BEGIN Records for the task

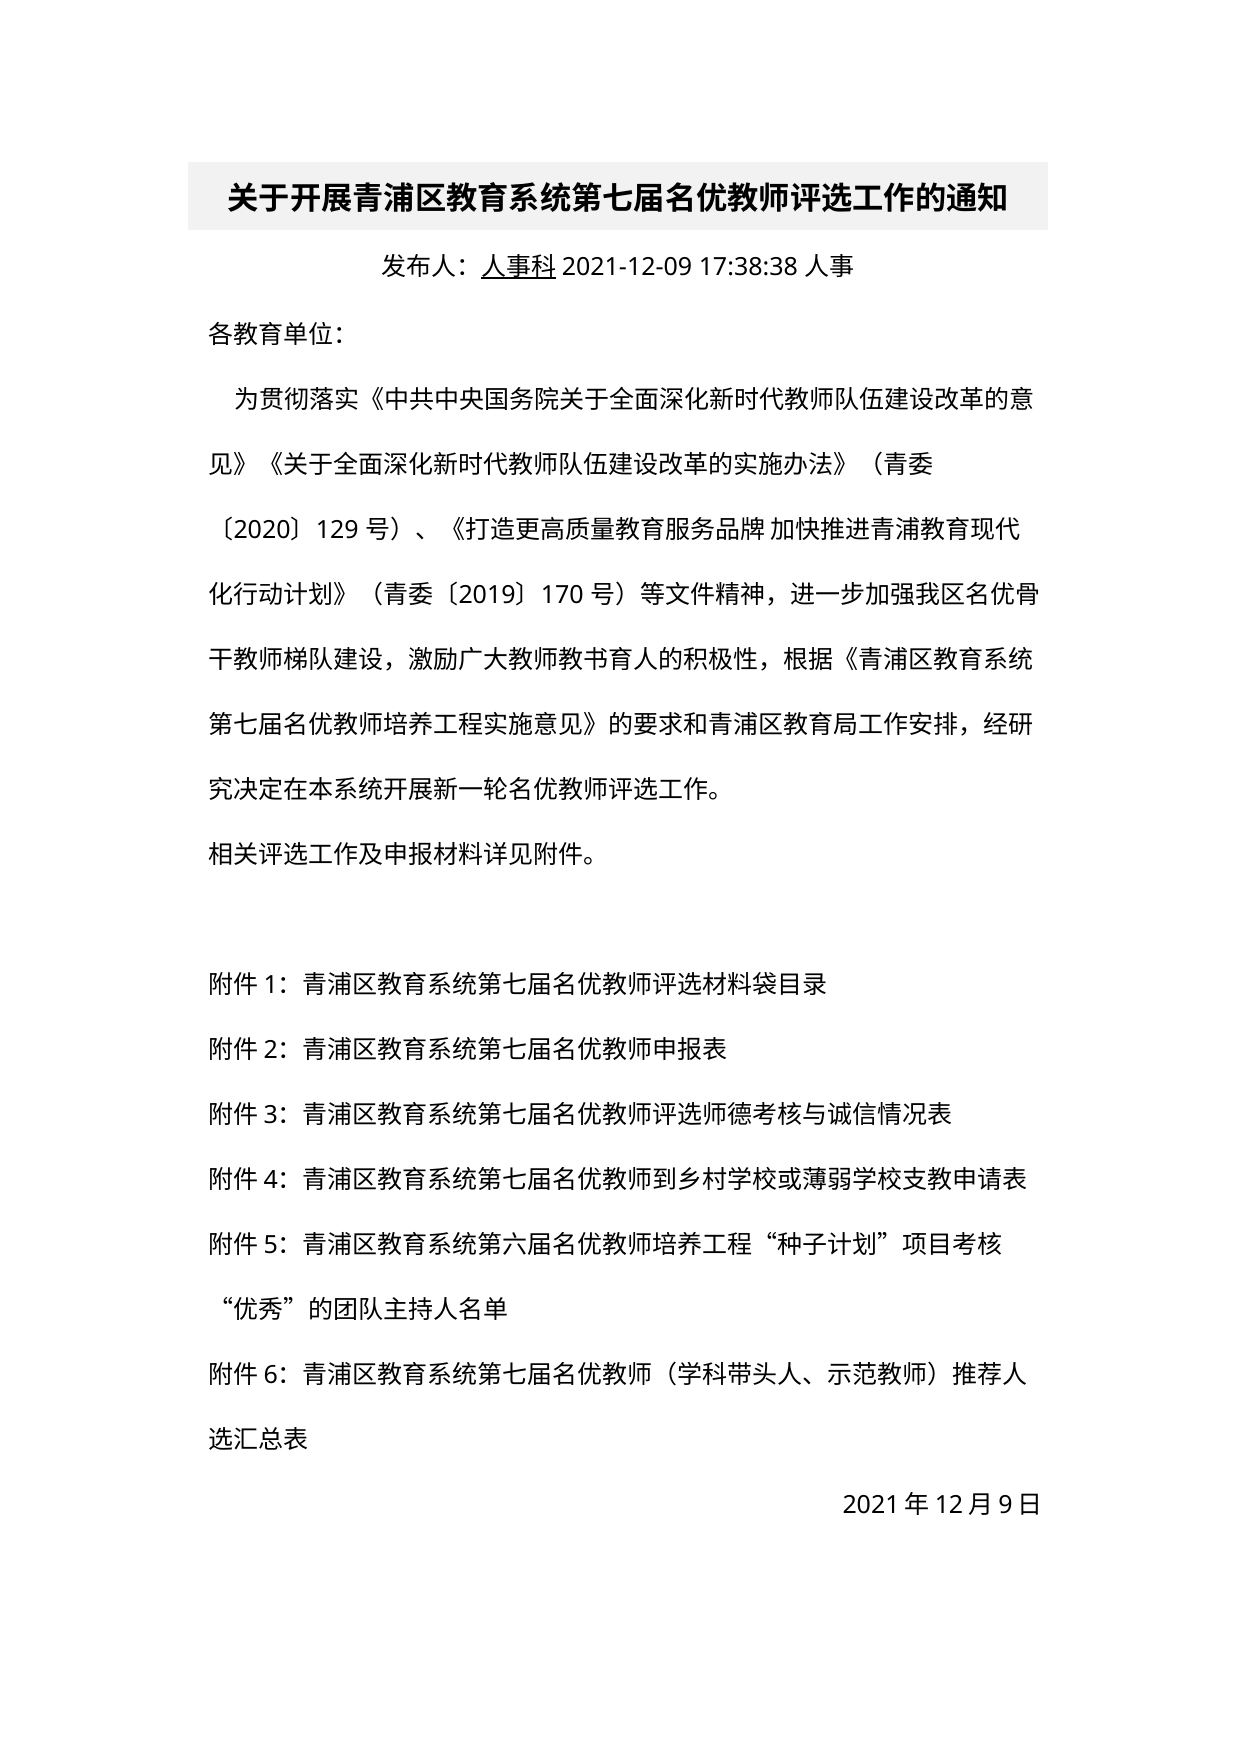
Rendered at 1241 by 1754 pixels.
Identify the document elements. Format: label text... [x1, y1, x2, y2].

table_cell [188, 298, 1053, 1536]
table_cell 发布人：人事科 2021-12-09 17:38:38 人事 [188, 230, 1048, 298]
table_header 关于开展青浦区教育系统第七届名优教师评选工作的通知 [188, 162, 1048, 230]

END Records for the task
BEGIN Records for the task

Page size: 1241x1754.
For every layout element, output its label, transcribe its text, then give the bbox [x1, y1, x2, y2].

END Records for the task

Task prompt
Look for the word "label". Copy out every line of the data that has it.

Answer section
Identify the document elements. Format: label text... [x1, y1, x2, y2].
For every layout element, output its label, transcribe its text, then give the bbox [x1, y1, x2, y2].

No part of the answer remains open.